I felt this sort of jolt of fascination when I first came across Just Enough, a book about Japan’s Edo Era. The author is an architect （建築者）who is mainly concerned about sustainable living（持続可能な暮らし方）. So, he approaches Edo Era history with a very specific purpose in mind: he wants to show us practical techniques and lifestyle hints that we can rediscover from the Edo Era. He then helps us to see how those things could help us to live in more eco-friendly ways today.
Most history books focus mainly on powerful or famous people. When you think of the Edo Era, you probably first imagine samurai, right? But, of course, samurai were actually only a small percentage of the overall population at the time. Just Enough does include a chapter on the lifestyle of samurai, but most of the book focuses instead on things like the home design, neighborhood layout, and daily lives of ordinary people. Where did they get their drinking water from? How did they get their shoes repaired? What did they do with the ash from their cooking stoves? How often did they bathe? And why did Japanese homes develop to include engawa in their design? And sliding doors? And tatami? These are the sorts of lifestyle and design questions that the book explores.
Here is the most important point: The reason the author looks so carefully at ordinary Edo lifestyle is because the Edo Era was a time of relatively large population combined with limited resources. A big reason for resource scarcity was the sakoku policy, meaning Japan was mostly cut off from global trade and so people had to figure out how to make their lives better with the limited goods and resources available to them. Since Japan is a mountainous island country that hardly has enough farmland to feed its people, this was a huge challenge! Throughout most of world history, when you mix these two conditions together (many people and scarce resources), the end of the story is usually tragic – things like devastating wars, out of control pandemics, or enslavement. So, especially from a sustainability perspective, the Edo Era is one of world history’s very few success stories. Despite scarce resources, people at the end of the Edo Era were generally more healthy, better fed, better educated, and living longer compared to the beginning. Also, the forests had been expanded and the farmland had become more fertile than before.

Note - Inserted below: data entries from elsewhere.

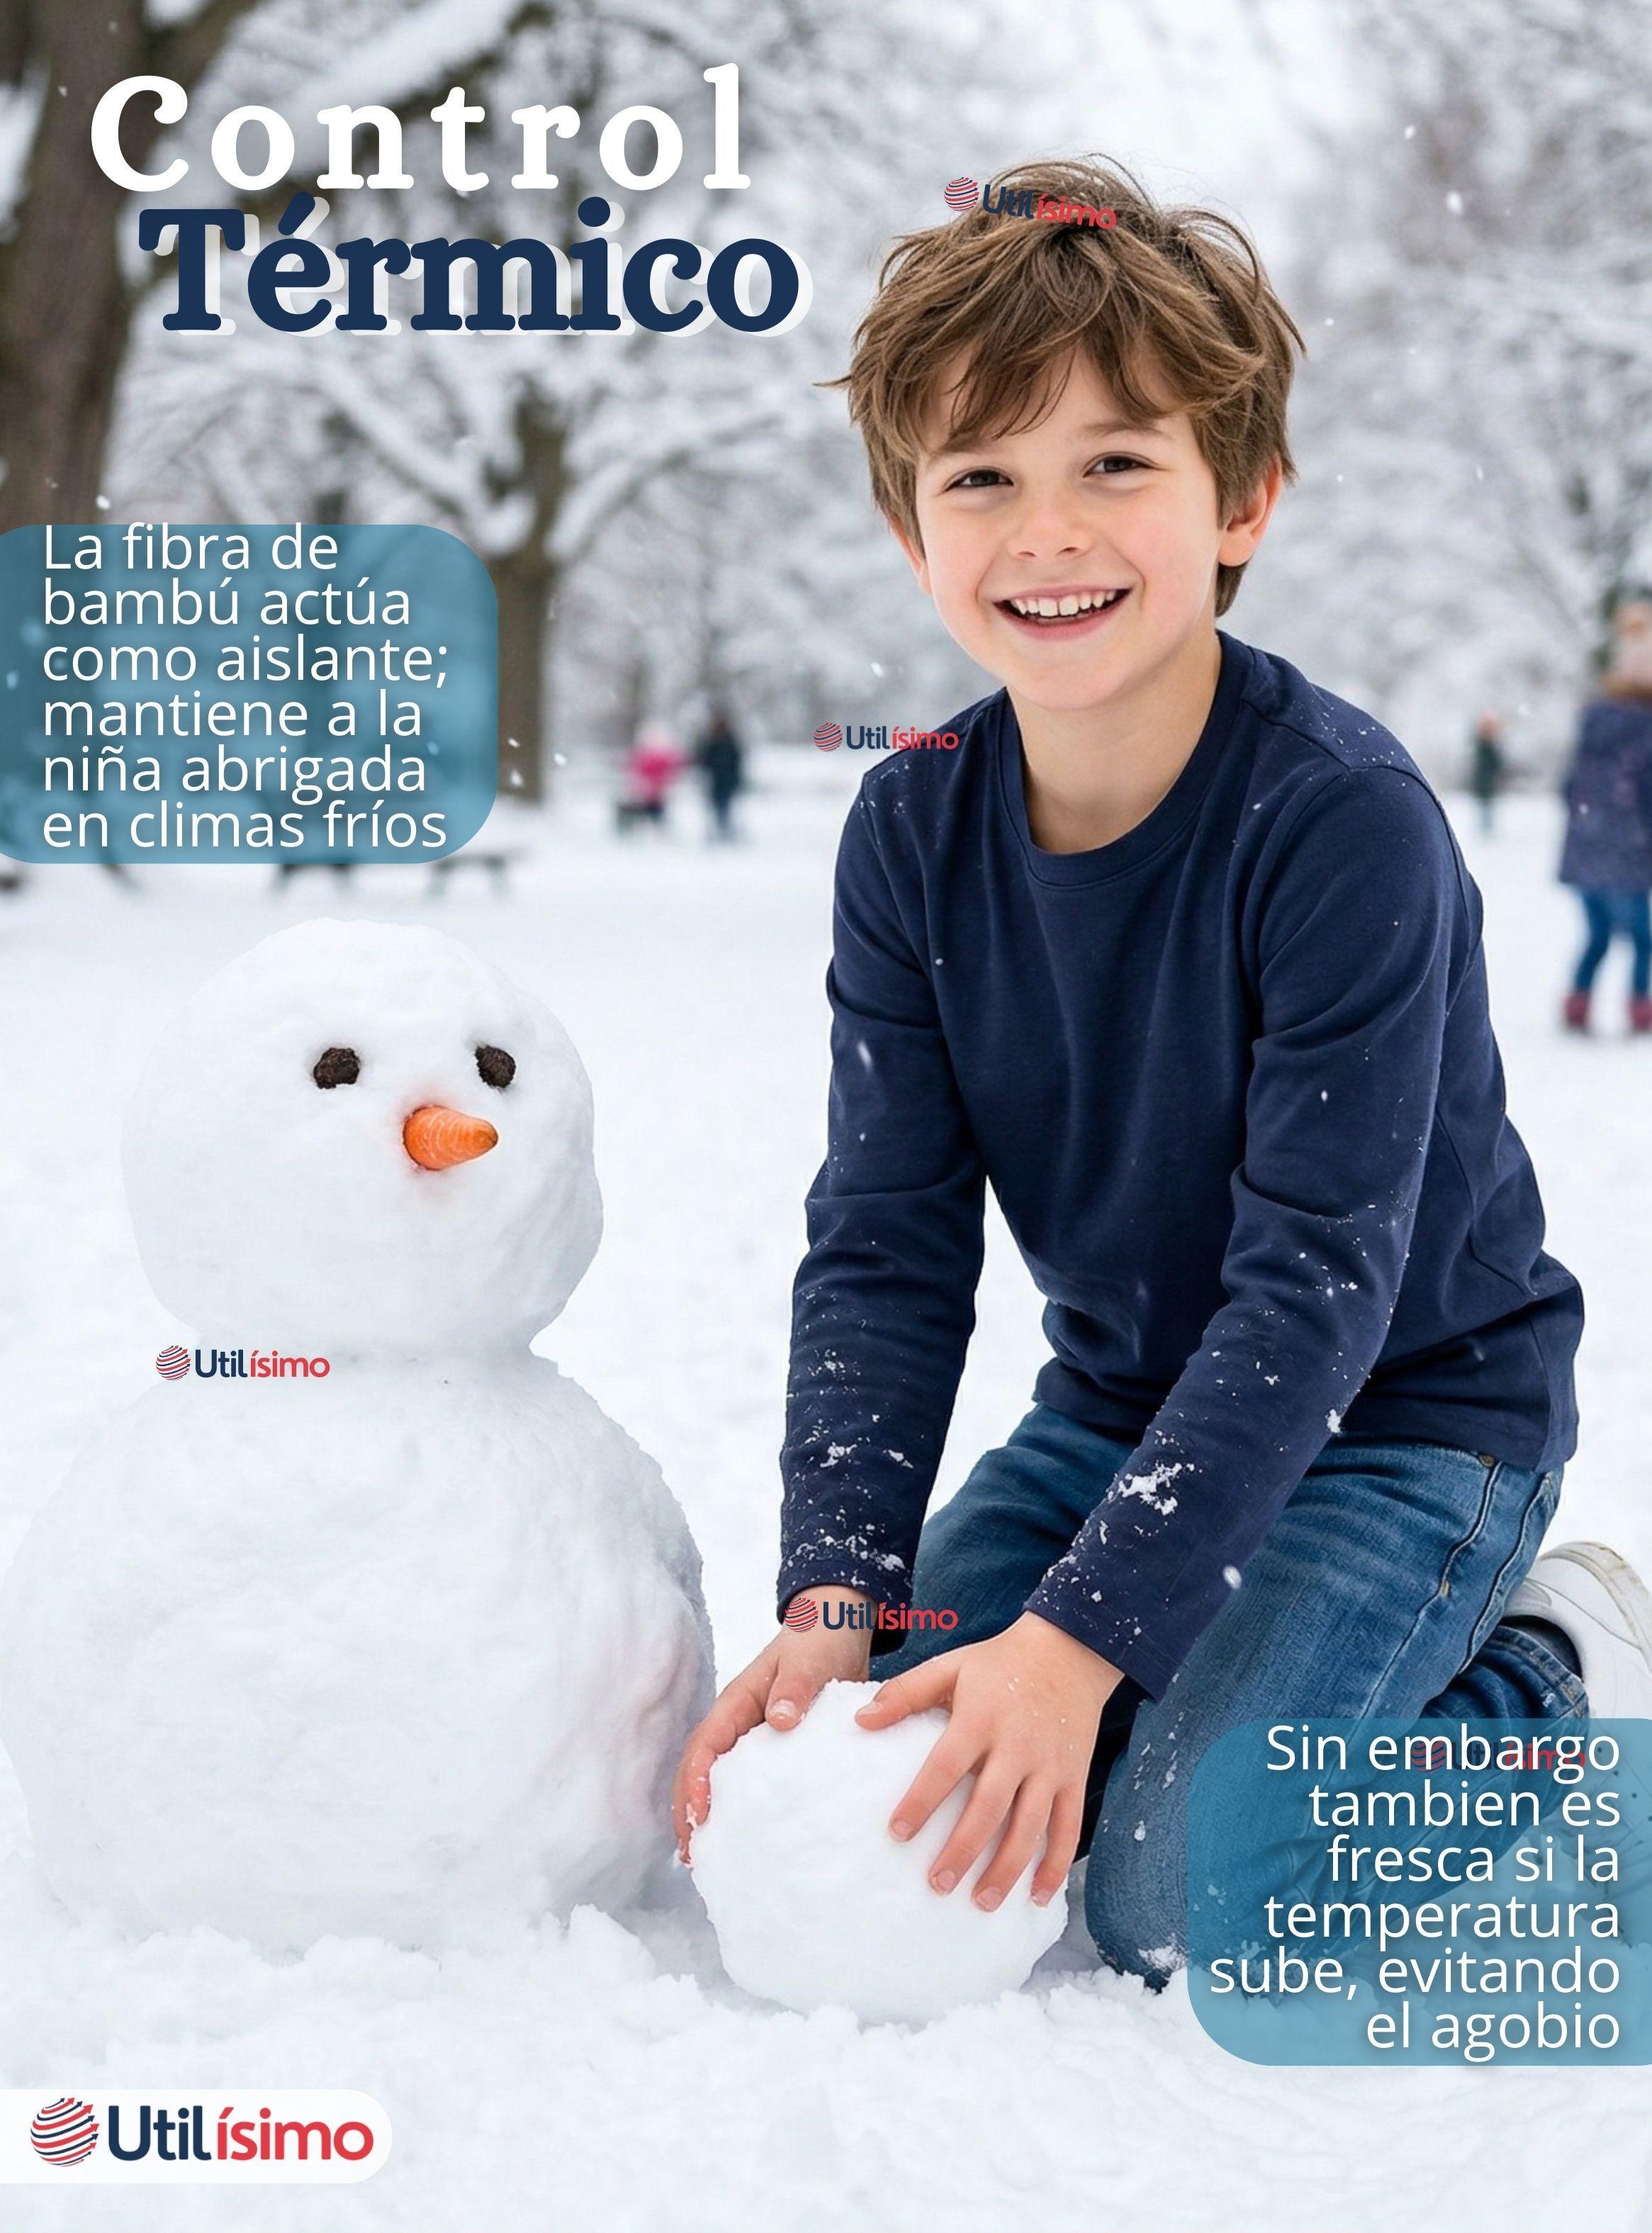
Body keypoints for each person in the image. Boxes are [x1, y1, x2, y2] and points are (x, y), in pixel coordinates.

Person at [673, 158, 1652, 1986]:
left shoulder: (1338, 822)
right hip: (1119, 1420)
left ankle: (1551, 1664)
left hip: (1410, 1423)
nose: (1047, 532)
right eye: (981, 477)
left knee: (1179, 1886)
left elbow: (1317, 1287)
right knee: (894, 1747)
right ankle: (1187, 1657)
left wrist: (1077, 1646)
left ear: (1242, 496)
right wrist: (836, 1592)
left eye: (1114, 463)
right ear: (909, 529)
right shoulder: (910, 829)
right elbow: (885, 1241)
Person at [1559, 602, 1652, 1034]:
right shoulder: (1645, 729)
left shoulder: (1594, 722)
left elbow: (1568, 787)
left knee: (1597, 935)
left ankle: (1578, 1005)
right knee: (1642, 939)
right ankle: (1639, 1008)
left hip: (1586, 845)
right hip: (1628, 850)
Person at [614, 722, 687, 834]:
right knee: (648, 813)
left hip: (655, 792)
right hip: (645, 792)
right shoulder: (643, 755)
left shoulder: (662, 757)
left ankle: (655, 830)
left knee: (655, 813)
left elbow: (672, 771)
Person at [694, 706, 746, 841]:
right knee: (717, 806)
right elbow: (704, 759)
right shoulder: (711, 741)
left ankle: (725, 829)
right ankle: (720, 829)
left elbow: (736, 761)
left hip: (726, 779)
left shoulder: (729, 741)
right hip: (715, 779)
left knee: (725, 806)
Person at [1468, 709, 1506, 833]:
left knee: (1487, 806)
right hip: (1485, 781)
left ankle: (1486, 828)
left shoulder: (1486, 746)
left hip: (1487, 781)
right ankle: (1485, 828)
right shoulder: (1483, 746)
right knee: (1485, 806)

How did Edo society generally manage to improve despite all the limits? This is the key question that Just Enough explores. And the reason it is so important for us today is because it is the same challenge we now face on a global scale. As world population grows and people consume more and more, environmental damage is increasing and we are feeling the limitations of global resources. How can we reverse the negative trends and actually improve our lives and our environment despite the limits? Just Enough is one history book that can inspire us to think of new solutions based on traditional know-how. At the very least, it will help you to rediscover the Edo Era by helping you to look at it through a new lens – the lens of sustainability.